What you need to do:
1. Transcribe the passage of the Rockland article below from "The sculpture’s newest" up to and including "artistic midcoast mecca.".
2. Carry the Rockland article below further, starting right after its final sentence.

Selected passage:

»»

Rediscover Rockland — Where art and food meet
By Kathleen Fleury
People have been touting the “Rockland Renaissance” since the 1990s, but recently this small midcoast city has done the impossible and actually become the sophisticated little city it advertised itself to be.
Just off the coast of Rockland, on the island of Vinalhaven, artist Robert Indiana lives and works at his personal residence, the Star of Hope Lodge. The Indiana native has been there since 1978. By the time he moved to Maine, Indiana was a prominent figure in the American art world, a contemporary of pop art icons such as Andy Warhol and Roy Lichtenstein, and had become widely known for his artistic iterations of the word Love. In 1964, fourteen years before moving to Maine, Indiana received his first public commission, a piece for the New York World’s Fair. The sculpture, a flashing eighteen-foot-tall depiction of the word Eat,had to be taken down because it deceived so many people into thinking it signified a literal place to eat.
The sculpture’s newest home won’t have to worry about false advertising. This summer, Eat will reign over Rockland from June to October as part of the Farnsworth Art Museum’s major retrospective of this Maine artist. It is a fitting symbol for this seaside city that has, through an unlikely journey, come to epitomize the marriage of food and art.
Dubbed in this magazine and elsewhere the “Rockland Revival” or the “Rockland Renaissance,” the story of the city’s steady emergence from stench and stagnation, beginning in the 1990s, has been told so often that it has become a creation myth of sorts. But the story’s persistence attests to its inherent truth: Rockland has in fact been reincarnated as a hip, artistic midcoast mecca.
Artist Eric Hopkins, who attended Rockland High School in the 1960s and moved back to his native North Haven island in 1981, says the city has come a long way. He recalls Rockland’s smelly fish processing days, its sewage treatment plant problem, and a more utilitarian Main Street filled with hardware and grocery stores. “It was a real working town,” says Hopkins, who opened his own art gallery in Rockland in 2006. “Who would have thought twenty years ago, we’d have sushi and espresso bars here.”

««

Data supplied:
»»

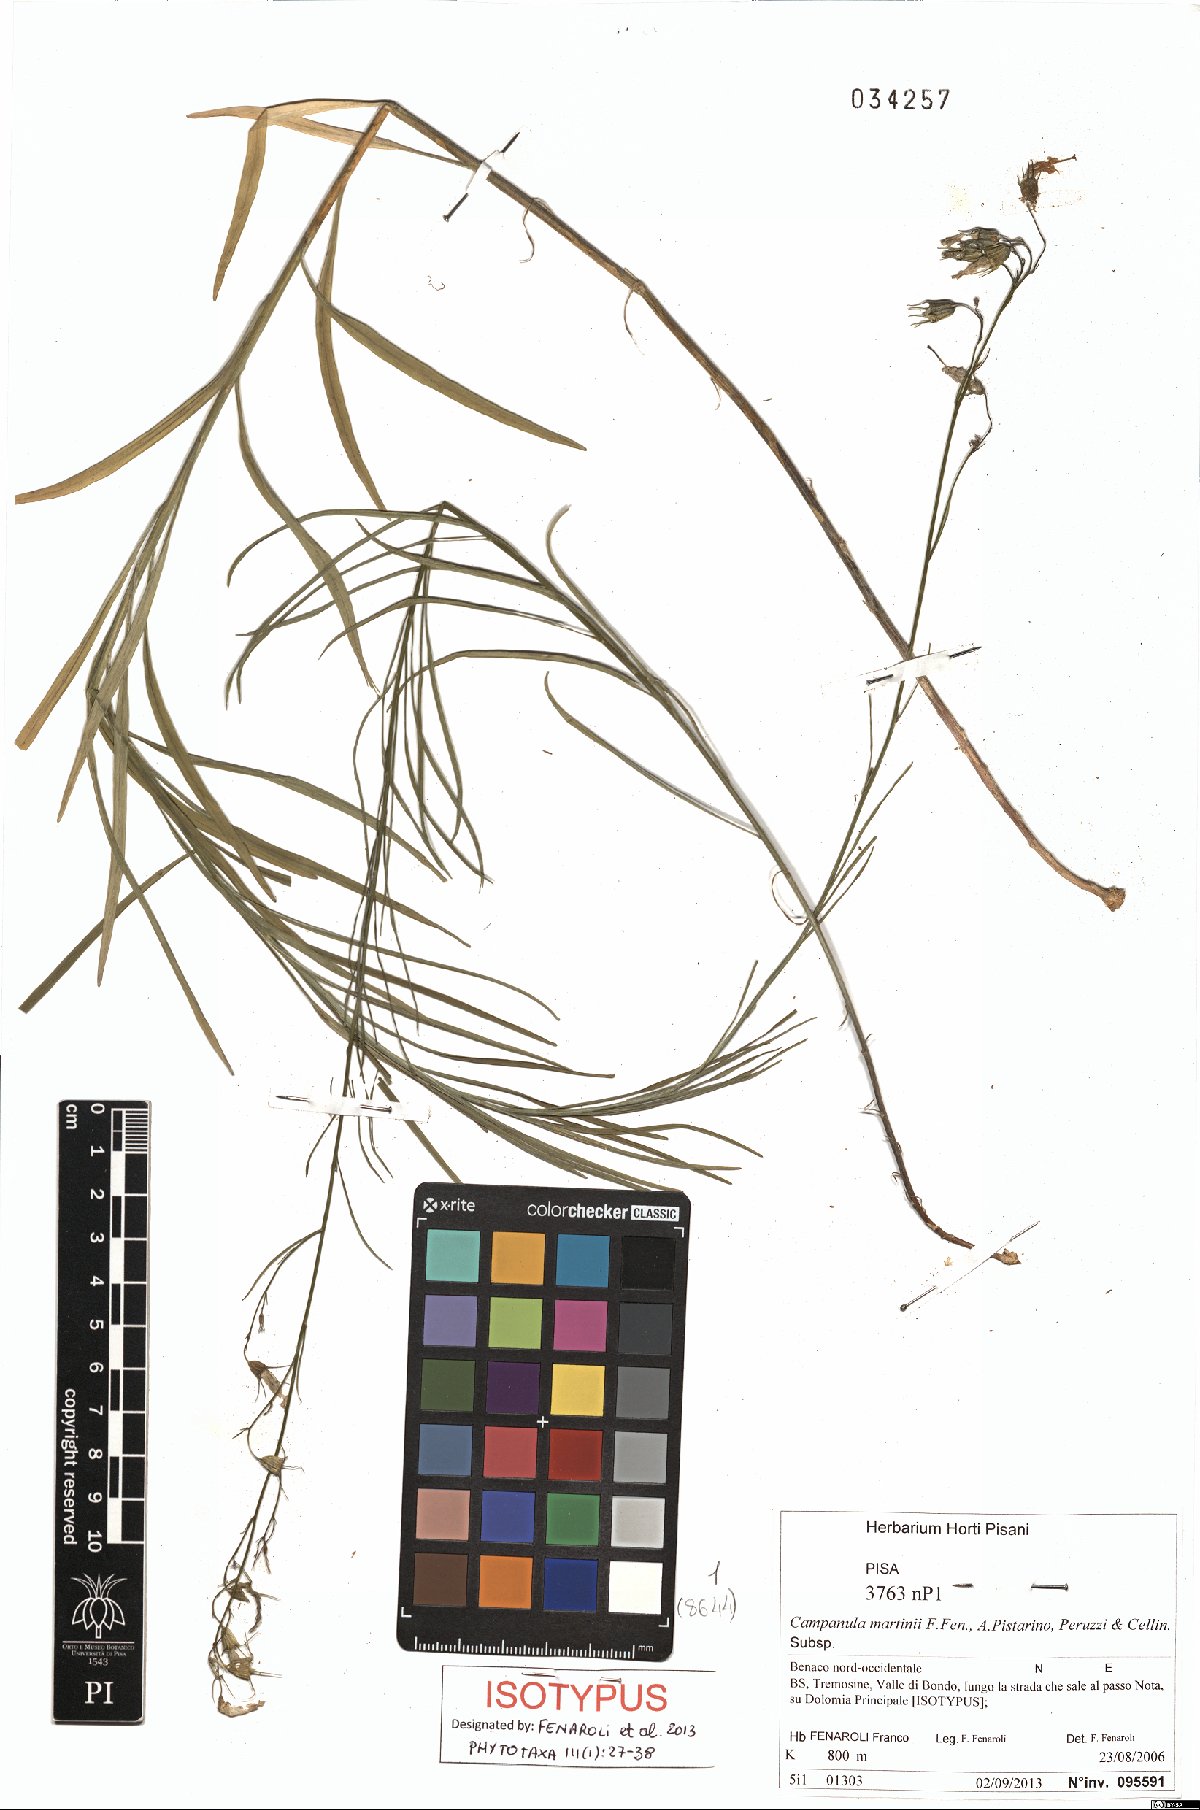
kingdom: Plantae
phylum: Tracheophyta
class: Magnoliopsida
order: Asterales
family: Campanulaceae
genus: Campanula
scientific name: Campanula martinii
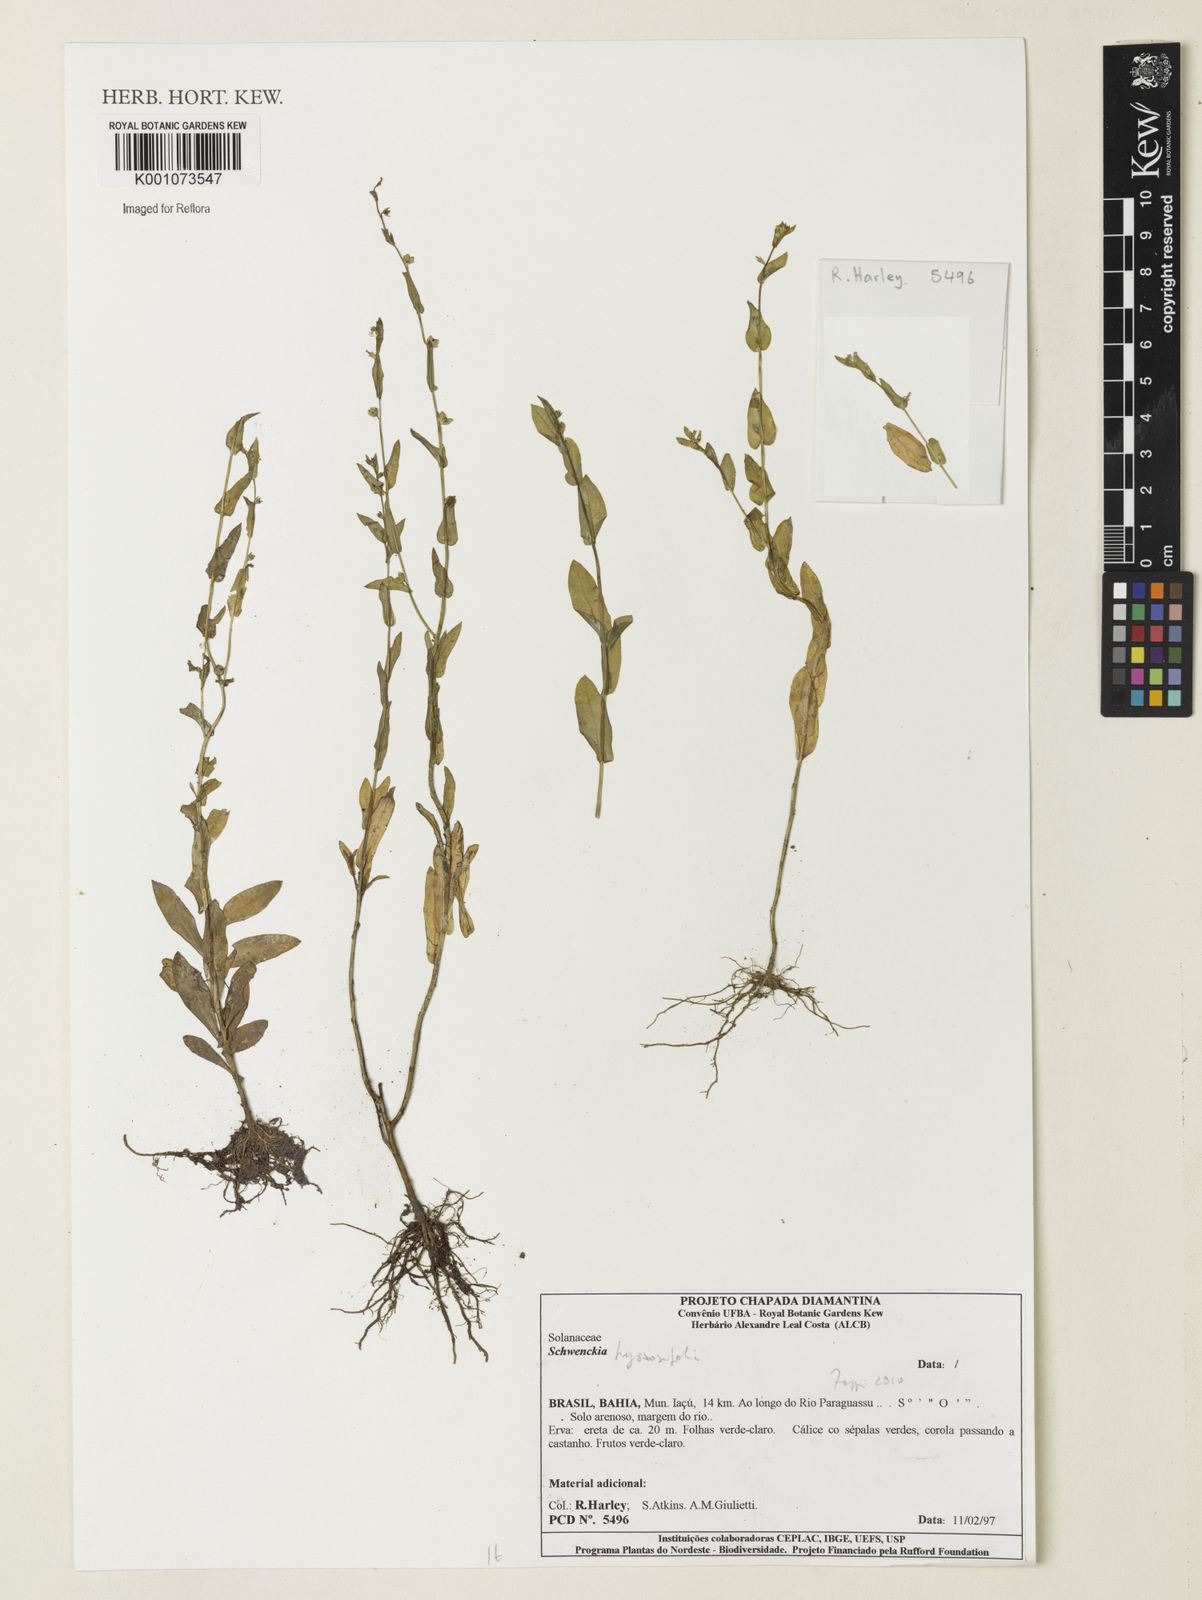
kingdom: Plantae
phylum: Tracheophyta
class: Magnoliopsida
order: Solanales
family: Solanaceae
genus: Schwenckia
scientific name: Schwenckia hyssopifolia
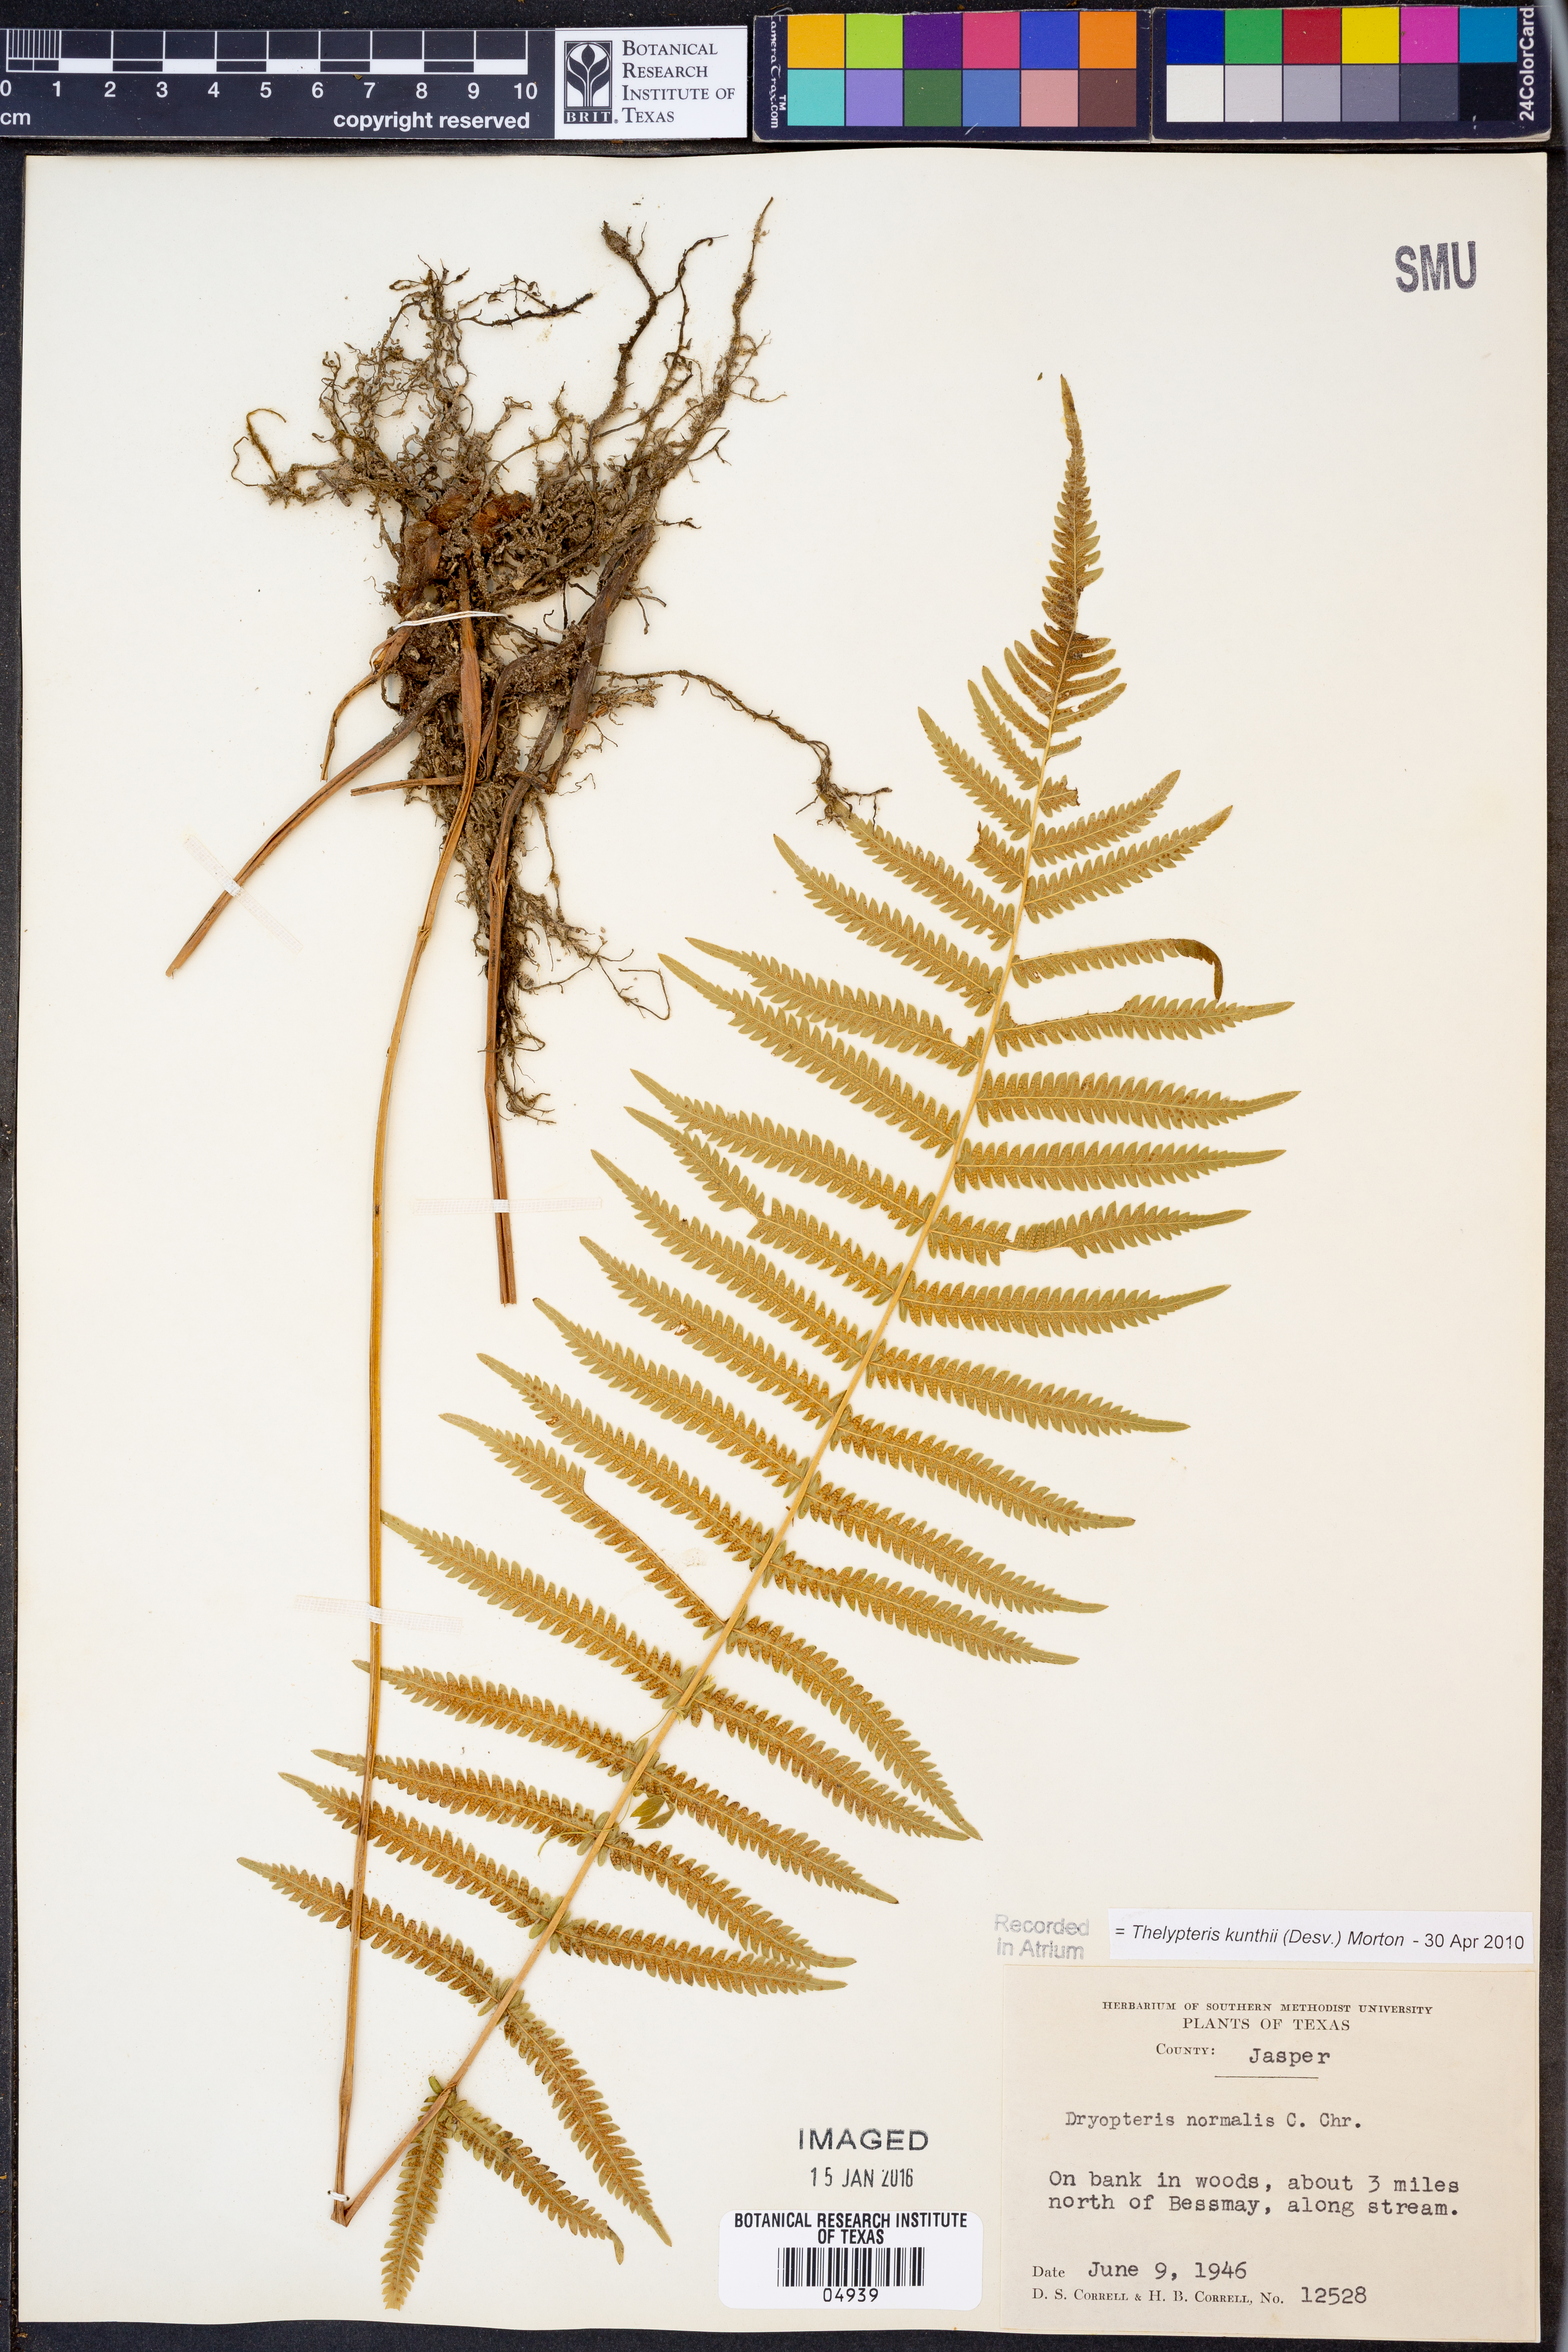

««

Answers to each task:
1.
The sculpture’s newest home won’t have to worry about false advertising. This summer, Eat will reign over Rockland from June to October as part of the Farnsworth Art Museum’s major retrospective of this Maine artist. It is a fitting symbol for this seaside city that has, through an unlikely journey, come to epitomize the marriage of food and art.
Dubbed in this magazine and elsewhere the “Rockland Revival” or the “Rockland Renaissance,” the story of the city’s steady emergence from stench and stagnation, beginning in the 1990s, has been told so often that it has become a creation myth of sorts. But the story’s persistence attests to its inherent truth: Rockland has in fact been reincarnated as a hip, artistic midcoast mecca.

2.
The city has proven impressively resilient. Ever since the mid-1990s, when the Farnsworth greatly expanded its physical presence in town, there have been numerous opportunities for Rockland’s burgeoning identity to fall apart. With businesses coming and going, empty storefronts could have easily succumbed to their seedier pasts. “Rockland had to get creative,” says Hopkins, “to figure out what to do with those vacant buildings and make it work.”
So far, Rockland has done just that. When MBNA, the national credit card giant, invested a fortune in a waterfront headquarters in the southern part of town (including the creation of a spiffy public boardwalk), and then promptly vacated after selling itself to Bank of America, Rockland could have recoiled in despair. By this point, circa 2005, Rockland’s novelty had worn off — it was no longer just a cheap place for a startup business to get off the ground. Nonetheless new companies and creative ventures continued to flock here because somewhere along the path of trying to become the city it always wanted (and advertised itself) to be, it actually did.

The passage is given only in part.